* **Brief**:
Look through the listing below for the string "denaro". Say how many lines hold it, and nothing else.

_ _ _ _ _ _ _

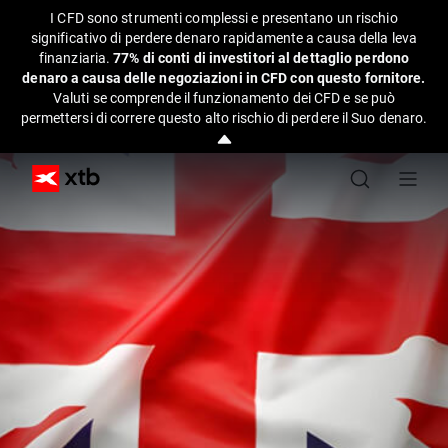
I CFD sono strumenti complessi e presentano un rischio
significativo di perdere denaro rapidamente a causa della leva
finanziaria.
77% di conti di investitori al dettaglio perdono
denaro a causa delle negoziazioni in CFD con questo fornitore.
Valuti se comprende il funzionamento dei CFD e se può
permettersi di correre questo alto rischio di perdere il Suo denaro.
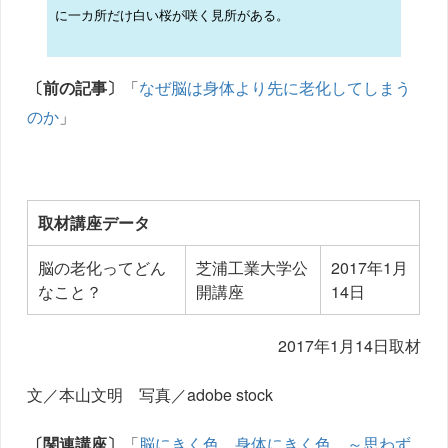
に一カ所だけ白い桜が咲く見所がある。
〔前の記事〕
「
なぜ脳は身体より先に老化してしまう
のか
」
取材講座データ
脳の老化ってどん
芝浦工業大学公
2017年1月
なこと？
開講座
14日
2017年1月14日取材
文／本山文明 写真／adobe stock
〔関連講座〕
「
脳にきく色 身体にきく色 ～思わず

_ _ _ _ _ _ _

* **Exercise output**:
3